Illumina closed its acquisition of SomaLogic on January 30 2026 for $350 million in cash, with the total transaction value potentially rising to $425 million when earn‑out and royalty payments are included. The deal gives Illumina ownership of SomaLogic’s SomaScan assay platform, SomaSignal tests, and a customer base that spans drug discovery, clinical research, and diagnostics.
The strategic goal of the purchase is to combine SomaLogic’s high‑plex proteomics technology with Illumina’s sequencing instruments, creating a unified multi‑omics platform that can generate genomic, epigenomic, and proteomic data from a single sample. The combined offering positions Illumina to capture a larger share of the projected $5 billion proteomics market, which is growing at roughly 15% annually, and to generate higher‑margin revenue streams from integrated services.

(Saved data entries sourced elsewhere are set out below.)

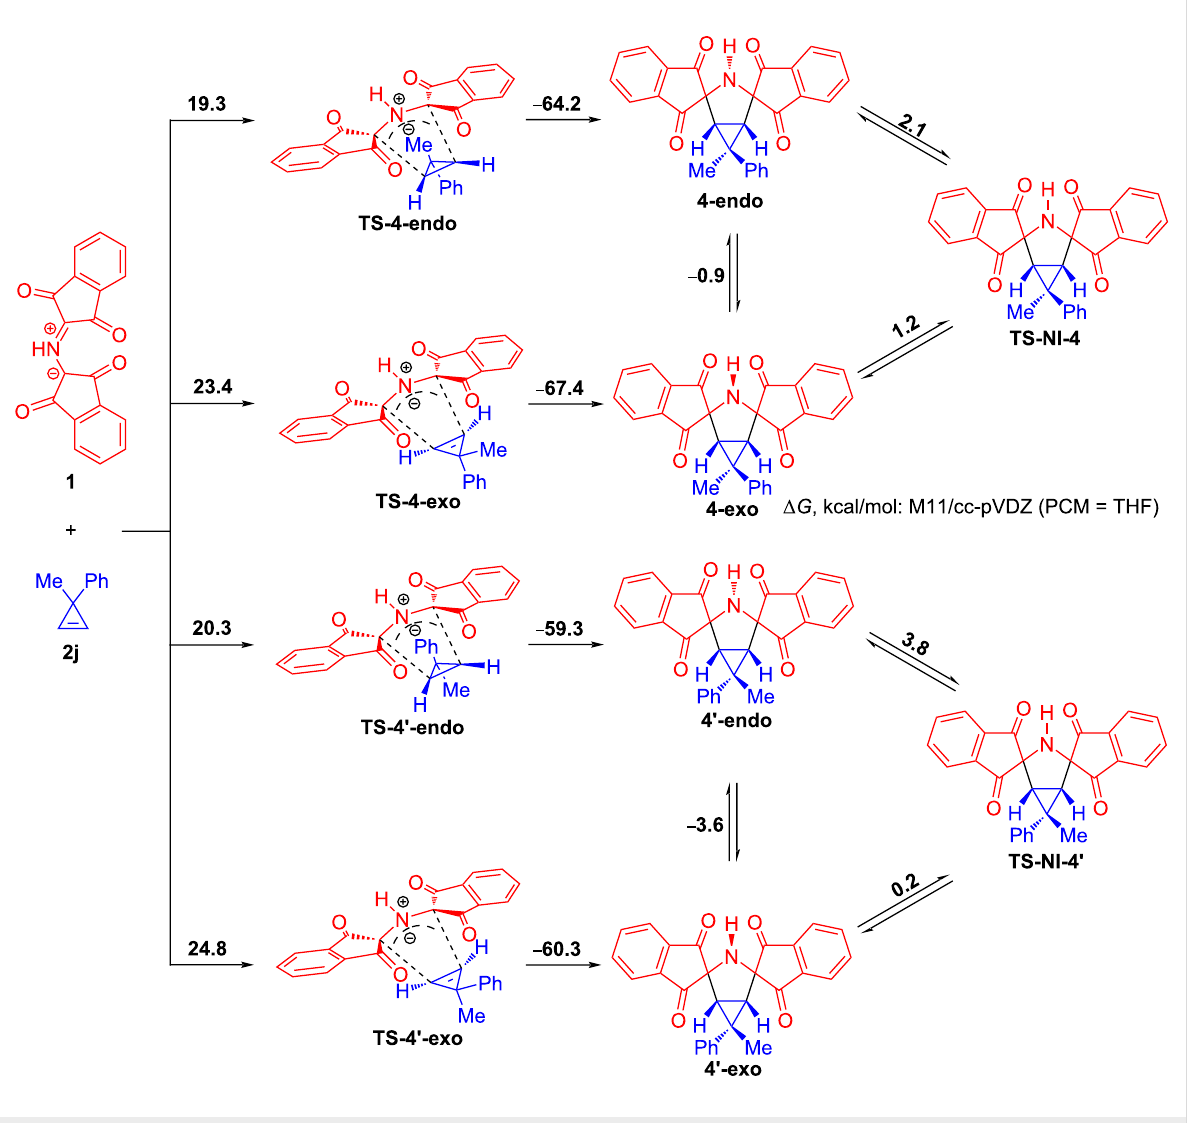
free energy difference (1.0 kcal/mol) between the two competing pathways is in good agreement with the experimen- tal data and explains the reason why the cycloaddition reaction does not result in the exclusive formation of 4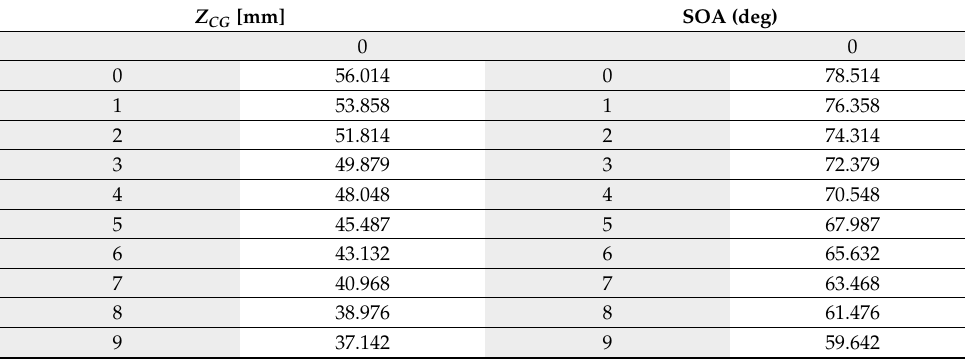
Figure 10. Combine harvester technical data. Table 4. SOA angle calculated on the basis of the ZCG values for combine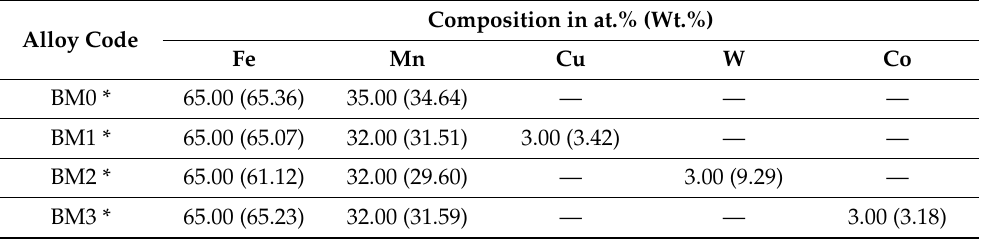
Table 1. Composition of the produced Fe-Mn, Fe-Mn-Cu, Fe-Mn-W, and Fe-Mn-Co alloys. Alloy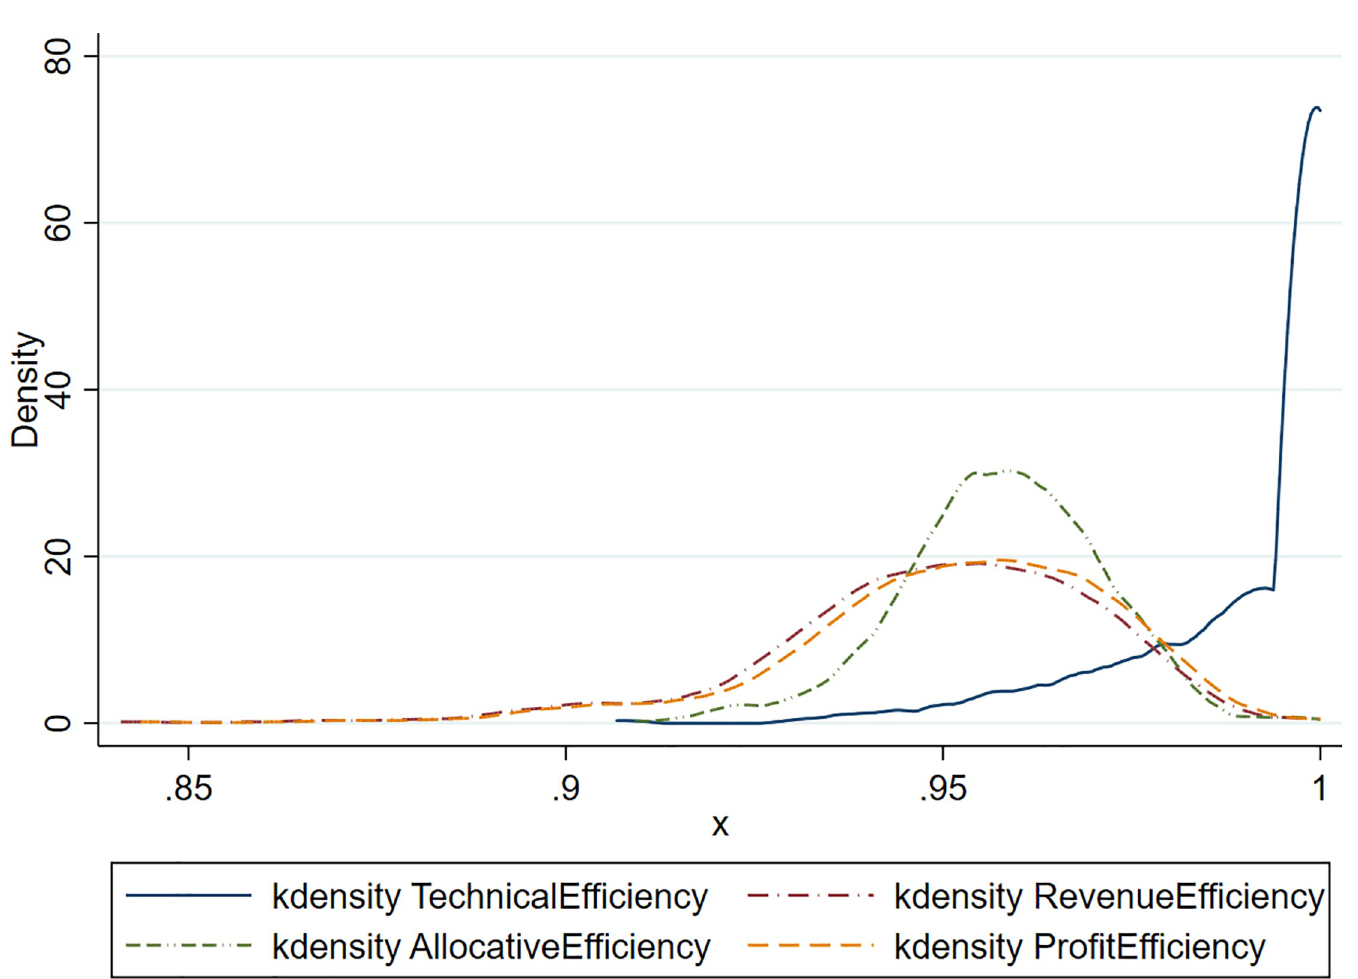
PLOS ONE | https://doi.org/10.1371/journal.pone.0223436 November11,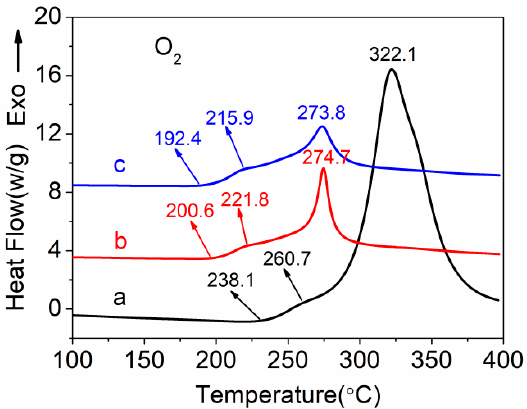
Figure 7. DSC curves of ( a ) PAN homopolymer, ( b ) PAN-IA0.5 copolymers, and ( c ) PAN-IA1.0 copolymers in an air atmosphere.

SomaLogic’s 2022 financials show $97.7 million in revenue but significant losses—$175.8 million operating loss and $109.2 million net loss—highlighting the valuation premium Illumina is paying for technology and customer relationships. Standard BioTools, the seller, reported a 34% decline in revenue over three years and a net margin of –67%, but the transaction leaves it with approximately $550 million in cash and a 2% royalty on SOMAmer‑based NGS library kits for ten years, providing a new revenue stream and financial flexibility for future growth initiatives.
Illumina CEO Jacob Thaysen said the acquisition “strengthens our multi‑omics strategy and expands our ability to deliver scalable insights across genomics and proteomics.” Standard BioTools CEO Michael Egholm noted the sale “positions the company to focus on mass cytometry and microfluidics while remaining well‑capitalized for future M&A.” The deal may attract regulatory scrutiny similar to the GRAIL acquisition, as it bundles Illumina’s dominant sequencing position with a leading proteomics platform, potentially raising antitrust concerns.
Analysts had mixed views on the transaction. Some praised Illumina’s ability to commercialize SomaLogic’s assets, while others questioned the strategic fit given existing partnerships and the presence of competitors such as Thermo Fisher’s Olink. The market reaction to the announcement on June 23 2025 was modest, reflecting cautious optimism about the integration and the competitive landscape.
The acquisition positions Illumina to compete more effectively in the multi‑omics space, but integration challenges—technology alignment, customer transition, and regulatory review—remain. Investors will likely focus on how the combined platform performs in the upcoming earnings call and whether Illumina can translate the added proteomics capability into incremental revenue and margin growth.